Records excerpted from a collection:
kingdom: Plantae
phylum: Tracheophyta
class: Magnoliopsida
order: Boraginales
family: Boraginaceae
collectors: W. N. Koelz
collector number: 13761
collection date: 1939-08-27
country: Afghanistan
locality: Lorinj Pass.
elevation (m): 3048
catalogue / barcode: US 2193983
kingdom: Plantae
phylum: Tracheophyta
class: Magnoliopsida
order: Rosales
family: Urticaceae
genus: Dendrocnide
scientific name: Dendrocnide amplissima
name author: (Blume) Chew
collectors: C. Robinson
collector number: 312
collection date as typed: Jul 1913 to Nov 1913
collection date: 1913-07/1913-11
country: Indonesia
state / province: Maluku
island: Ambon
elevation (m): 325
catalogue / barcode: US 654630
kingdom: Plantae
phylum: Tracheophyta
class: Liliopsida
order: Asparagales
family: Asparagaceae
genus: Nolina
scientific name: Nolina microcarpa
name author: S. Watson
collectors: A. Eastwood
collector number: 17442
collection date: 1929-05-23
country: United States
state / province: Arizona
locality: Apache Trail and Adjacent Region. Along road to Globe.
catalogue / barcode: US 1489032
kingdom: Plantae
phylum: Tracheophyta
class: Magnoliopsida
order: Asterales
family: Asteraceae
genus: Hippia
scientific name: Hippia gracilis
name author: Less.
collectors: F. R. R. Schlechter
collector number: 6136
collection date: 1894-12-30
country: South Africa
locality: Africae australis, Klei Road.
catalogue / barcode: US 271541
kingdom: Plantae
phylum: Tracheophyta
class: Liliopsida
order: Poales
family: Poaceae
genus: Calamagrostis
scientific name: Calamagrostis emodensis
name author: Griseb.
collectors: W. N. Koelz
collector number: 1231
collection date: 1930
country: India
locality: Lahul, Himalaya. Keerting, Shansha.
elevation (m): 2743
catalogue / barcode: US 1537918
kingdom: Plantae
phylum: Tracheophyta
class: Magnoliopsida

YOUR OBJECTIVE: Edit the records above by replacing every "collectors" with "collected by" and leaving everything else unchanged.

PROBLEM SOLUTION:
kingdom: Plantae
phylum: Tracheophyta
class: Magnoliopsida
order: Boraginales
family: Boraginaceae
collected by: W. N. Koelz
collector number: 13761
collection date: 1939-08-27
country: Afghanistan
locality: Lorinj Pass.
elevation (m): 3048
catalogue / barcode: US 2193983
kingdom: Plantae
phylum: Tracheophyta
class: Magnoliopsida
order: Rosales
family: Urticaceae
genus: Dendrocnide
scientific name: Dendrocnide amplissima
name author: (Blume) Chew
collected by: C. Robinson
collector number: 312
collection date as typed: Jul 1913 to Nov 1913
collection date: 1913-07/1913-11
country: Indonesia
state / province: Maluku
island: Ambon
elevation (m): 325
catalogue / barcode: US 654630
kingdom: Plantae
phylum: Tracheophyta
class: Liliopsida
order: Asparagales
family: Asparagaceae
genus: Nolina
scientific name: Nolina microcarpa
name author: S. Watson
collected by: A. Eastwood
collector number: 17442
collection date: 1929-05-23
country: United States
state / province: Arizona
locality: Apache Trail and Adjacent Region. Along road to Globe.
catalogue / barcode: US 1489032
kingdom: Plantae
phylum: Tracheophyta
class: Magnoliopsida
order: Asterales
family: Asteraceae
genus: Hippia
scientific name: Hippia gracilis
name author: Less.
collected by: F. R. R. Schlechter
collector number: 6136
collection date: 1894-12-30
country: South Africa
locality: Africae australis, Klei Road.
catalogue / barcode: US 271541
kingdom: Plantae
phylum: Tracheophyta
class: Liliopsida
order: Poales
family: Poaceae
genus: Calamagrostis
scientific name: Calamagrostis emodensis
name author: Griseb.
collected by: W. N. Koelz
collector number: 1231
collection date: 1930
country: India
locality: Lahul, Himalaya. Keerting, Shansha.
elevation (m): 2743
catalogue / barcode: US 1537918
kingdom: Plantae
phylum: Tracheophyta
class: Magnoliopsida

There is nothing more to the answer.